Unmistakably, Malick’s film has an ambitious scope. The drama in The Tree of Life may be low-key — a boy’s life, his relations to his parents and siblings, the impact on the family of loss — but the tale that Malick tells has much larger implications. Correlating the fine texture of family history with the grand sweep of the cosmos means that, as an artist, Malick is indeed reaching for the stars. He wants to remind us what we all already know: that “the universe” will always be the last line of every street address. The strategy elevates melodrama into philosophical epic. 

From intergalactic grandeur to baby’s first steps: Jack is the O’Brien’s first son. Time passes, Jack grows, the family grows — Jack has one brother, then two.  Mr. O’Brien, played by Brad Pitt, is stern and authoritarian, yet loving, as a father. Mrs. O’Brien, played by newcomer Jessica Chastain, is supportive, nurturing and deferential to her husband.

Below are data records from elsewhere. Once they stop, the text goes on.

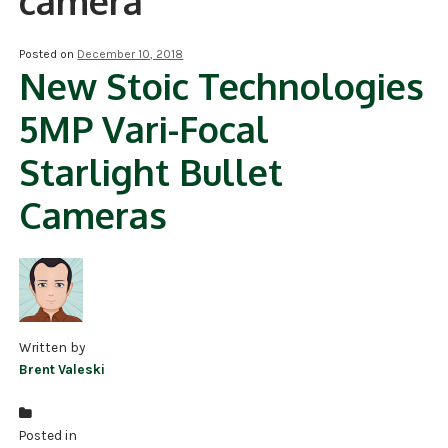
camera
NDAA COMPLIANT PRODUCTS
Posted on
December 10, 2018
New Stoic Technologies
RECORDING
5MP Vari-Focal
ALARM PRODUCTS
Starlight Bullet
ACCESSORIES
Cameras
ACCESS CONTROL
CLEARANCE
Written by
Brent Valeski
Posted in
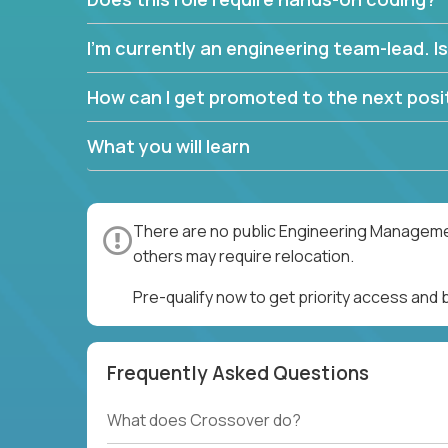
I’m currently an engineering team-lead. Is 
How can I get promoted to the next posit
What you will learn
There are no public Engineering Management
others may require relocation.
Pre-qualify now to get priority access an
Frequently Asked Questions
What does Crossover do?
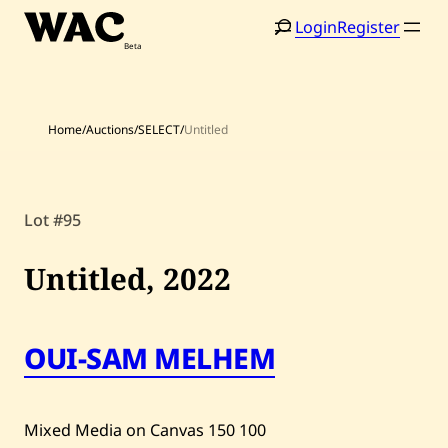
Skip
Login
Register
to
content
Home
/
Auctions
/
SELECT
/
Untitled
Lot #95
Home
Search
Untitled,
2022
Artists
Shop
OUI-SAM MELHEM
Artworks
Auctions
Mixed Media on Canvas
150
100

Their distinct styles of “parenting” clearly align with opposing cosmic principles. Mother stands on the side of grace, acceptance, and adaptability; father embodies striving, restless nature. Jack develops between the pull of these two forces. In a pictorial sequence exploring the terrestrial environment, Malick shows a magnificent deep canyon carved by erosion through the rocks of the American west — a time-image that exhibits the effect of the fluid upon the solid, further expounding the interaction of these principles.

Jack binds the present to the past. We follow Jack as an adult, played by Sean Penn, as he goes about his business as an architect. He moves through an alienating megalopolis of contemporary glass and steel skyscrapers, wading through the overloaded world of electronic communication in which so little that is meaningful is ever said. Questioning the world he navigates, Jack wrestles with his identity, the legacy of his upbringing, and his faith. Beyond the loss suffered by one family, Malick describes a larger loss, a world gone to the dogs.

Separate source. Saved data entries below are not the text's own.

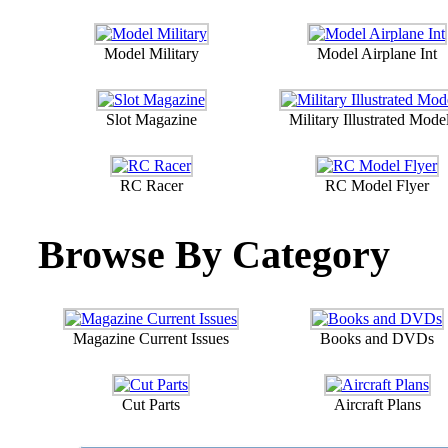
Model Military
Model Airplane Int
Slot Magazine
Military Illustrated Model
RC Racer
RC Model Flyer
Browse By Category
Magazine Current Issues
Books and DVDs
Cut Parts
Aircraft Plans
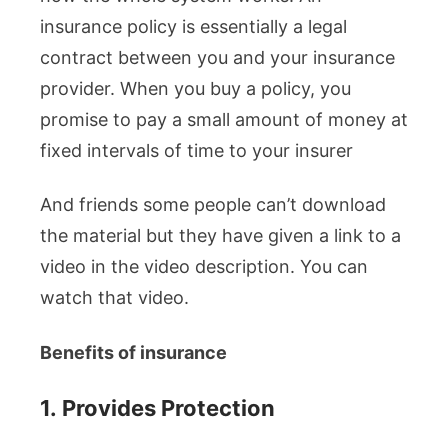
insurance policy is essentially a legal
contract between you and your insurance
provider. When you buy a policy, you
promise to pay a small amount of money at
fixed intervals of time to your insurer
And friends some people can’t download
the material but they have given a link to a
video in the video description. You can
watch that video.
Benefits of insurance
1.
Provides Protection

It’s no small matter to build a film around the questions that Malick explores in The Tree of Life. He turns his attention to the unyielding mystery of why we exist and how to live in the absence of certainty. His aim is no less than to craft a cinematic treatise on being and non-being.

Over the years, in a handful of films, Malick has conducted a consistent inquiry. Anyone who has paid attention to his work won’t be surprised to find his camera angling up at the sun streaming through the crown of a tree or plunging underwater, as a voice-over raises a suite of questions. Malick’s palette of imagery corresponds to a spectrum of being; and the tree is his ideal motif: bound to earth by roots, stretching into the sky to drink in the light of a star.

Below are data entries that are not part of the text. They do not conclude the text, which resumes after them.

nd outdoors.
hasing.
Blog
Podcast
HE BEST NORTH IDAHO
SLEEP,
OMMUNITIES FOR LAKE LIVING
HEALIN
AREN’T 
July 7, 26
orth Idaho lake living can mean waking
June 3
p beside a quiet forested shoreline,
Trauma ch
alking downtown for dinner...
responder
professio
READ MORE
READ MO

The culmination of Malick’s investigation takes place in a curious abstract landscape where the living and the dead, present and past, mingle. In this mysterious realm, Malick reconciles the worldly and the spiritual.  As a grown man, Jack hugs his younger self and his young adult parents.

Even if ultimate answers exceed our grasp, if the why of existence defies comprehension, it is within our power to define a way to live that has meaning: love is the key component. As the voice of grace explains, without it, life whizzes past, a blur.

Whether a viewer finds Malick’s film exalting and intriguing, or uninvolving and bewildering, it is hard to miss that this is a movie with a message. Urging us to transcend guilt and shame, Terrence Malick uses his tree to plant a seed in our heads, in hopes that it will sprout into the ability to see existence, fleeting and fragile though it is, as truly sublime and awe inspiring, constantly moving and mysterious.